In 1995, the Federal Court recognized a right to support in the event of poverty – one applicable to all who resided in Switzerland regardless of nationality and residence status, and based solely on human dignity. This new principle was added to the totally revised federal constitution of 1999. Still, the criteria of domicile, nationality and residence status continue to play a role in determining the assistance. Those without a fixed residence, as well as asylum seekers or rejected asylum seekers, receive lower benefits. Support also varies between the cantons, as they have retained their autonomy with respect to social welfare policies.
Since the 2000s, a number of cantons have revised their laws, in most cases resulting in cuts and stricter requirements for the recipients of social assistance. SKOS, as a result, has also adapted its recommendations.
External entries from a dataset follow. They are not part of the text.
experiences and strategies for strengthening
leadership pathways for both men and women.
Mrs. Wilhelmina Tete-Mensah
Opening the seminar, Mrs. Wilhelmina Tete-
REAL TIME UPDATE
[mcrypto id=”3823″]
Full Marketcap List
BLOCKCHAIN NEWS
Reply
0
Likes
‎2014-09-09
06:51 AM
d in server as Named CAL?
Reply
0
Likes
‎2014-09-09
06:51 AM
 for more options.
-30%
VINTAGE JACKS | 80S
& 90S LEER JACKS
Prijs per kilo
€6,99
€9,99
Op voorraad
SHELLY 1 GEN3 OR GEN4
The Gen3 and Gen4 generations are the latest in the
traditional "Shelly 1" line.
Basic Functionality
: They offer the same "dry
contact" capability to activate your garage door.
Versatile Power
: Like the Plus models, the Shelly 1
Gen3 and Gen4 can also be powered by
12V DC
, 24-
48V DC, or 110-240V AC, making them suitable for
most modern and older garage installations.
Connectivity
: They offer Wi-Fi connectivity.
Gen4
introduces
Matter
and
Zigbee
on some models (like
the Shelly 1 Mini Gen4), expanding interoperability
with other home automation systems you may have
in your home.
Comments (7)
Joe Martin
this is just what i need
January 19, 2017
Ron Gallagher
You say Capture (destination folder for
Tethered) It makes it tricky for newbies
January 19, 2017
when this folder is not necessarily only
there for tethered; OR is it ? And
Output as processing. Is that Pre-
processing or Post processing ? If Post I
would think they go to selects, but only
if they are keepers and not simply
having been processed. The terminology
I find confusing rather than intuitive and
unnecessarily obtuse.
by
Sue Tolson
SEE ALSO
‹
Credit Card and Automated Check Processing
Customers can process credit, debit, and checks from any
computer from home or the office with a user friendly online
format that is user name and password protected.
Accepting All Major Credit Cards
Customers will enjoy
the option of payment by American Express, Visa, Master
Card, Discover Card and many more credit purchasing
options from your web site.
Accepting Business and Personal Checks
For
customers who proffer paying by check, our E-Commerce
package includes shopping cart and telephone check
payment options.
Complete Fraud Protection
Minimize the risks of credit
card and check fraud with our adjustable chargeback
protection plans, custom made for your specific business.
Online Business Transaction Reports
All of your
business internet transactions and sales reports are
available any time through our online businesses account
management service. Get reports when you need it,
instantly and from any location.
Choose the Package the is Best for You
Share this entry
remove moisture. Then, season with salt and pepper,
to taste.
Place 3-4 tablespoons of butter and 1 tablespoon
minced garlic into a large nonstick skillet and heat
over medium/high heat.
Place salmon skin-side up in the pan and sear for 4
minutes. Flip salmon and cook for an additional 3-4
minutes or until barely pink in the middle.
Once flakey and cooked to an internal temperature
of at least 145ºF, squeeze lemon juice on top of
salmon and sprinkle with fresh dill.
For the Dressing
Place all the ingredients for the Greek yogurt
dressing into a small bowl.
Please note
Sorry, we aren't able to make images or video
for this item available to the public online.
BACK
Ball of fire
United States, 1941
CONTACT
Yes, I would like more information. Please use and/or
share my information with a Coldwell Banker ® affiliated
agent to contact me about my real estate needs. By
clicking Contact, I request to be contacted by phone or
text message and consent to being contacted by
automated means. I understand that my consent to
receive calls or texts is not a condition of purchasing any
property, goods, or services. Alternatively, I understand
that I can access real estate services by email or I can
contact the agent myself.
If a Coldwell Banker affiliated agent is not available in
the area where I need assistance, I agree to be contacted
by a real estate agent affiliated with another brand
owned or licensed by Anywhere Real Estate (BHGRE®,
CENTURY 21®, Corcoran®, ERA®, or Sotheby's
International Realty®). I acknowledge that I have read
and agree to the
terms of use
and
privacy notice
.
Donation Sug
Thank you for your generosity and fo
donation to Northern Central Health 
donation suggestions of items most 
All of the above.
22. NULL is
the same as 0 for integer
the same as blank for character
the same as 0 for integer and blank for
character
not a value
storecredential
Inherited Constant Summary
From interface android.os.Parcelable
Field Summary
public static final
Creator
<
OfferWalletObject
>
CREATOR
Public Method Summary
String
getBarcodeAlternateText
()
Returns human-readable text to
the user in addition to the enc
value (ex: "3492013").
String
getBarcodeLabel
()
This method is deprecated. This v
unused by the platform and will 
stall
The idea of an unconditional basic income
Social insurance benefits in Switzerland are financed largely out of employee contributions, with the level of contribution dependent on the level of the wages. The level of benefits to which the insured are entitled is often determined by their wage income. This contribution-based system can no longer meet the needs of large parts of the population if a large part of the population is unable to work regularly, for example during a period of high unemployment. A much-discussed alternative would be an unconditional basic income. In 2012, a group of creative artists launched the popular initiative "for an unconditional basic income". It called for all adult citizens to receive an income without having to provide any work or services in return. The initiators argued that social welfare benefits could be severely curtailed or even completely abolished, and the administrative burden on the social security system thereby be reduced. Those in poverty would have less fear for how they would get by and would no longer be controlled through social assistance institutions or by an unemployment insurance office. Having a secured livelihood would also promote creativity and voluntary work. Most controversial about this proposed unconditional basic income was how it would be financed and what burden it would place on the taxation system, among the reasons why this popular initiative 2016 was clearly rejected by the voters. The idea of a basic income is being discussed beyond Switzerland. It remains largely unknown how a guaranteed basic income might affect popular behavior. To find this out, Finland, with 2,000 participants, was the first European country to test an unconditional basic income in 2017 and 2018. However, the results of the study were not very significant. While participants felt better mentally, for at least some of them, access to the labor market remained difficult.
Literatur / Bibliographie / Bibliografia / References: Matter Sonja (2011), Der Armut auf den Leib rücken. Die Professionalisierung der Sozialen Arbeit in der Schweiz (1900-1960), Bern; Schnegg Brigitte (2007), Armutsbekämpfung durch Sozialreform: Gesellschaftlicher Wandel und sozialpolitische Modernisierung Ende des 19. Jahrhunderts am Beispiel der Stadt Bern. In: Berner Zeitschrift für Geschichte und Heimatkunde, 69, 233–258; Tabin Jean-Pierre, Merrien François-Xavier (2012), Regards croisés sur la pauvreté, Lausanne ; Tabin Jean-Pierre, Frauenfelder Arnaud, et al. (2010 ), Temps d’assistance. L’assistance publique en Suisse romande de la fin du XIXe siècle à nos jours Lausanne.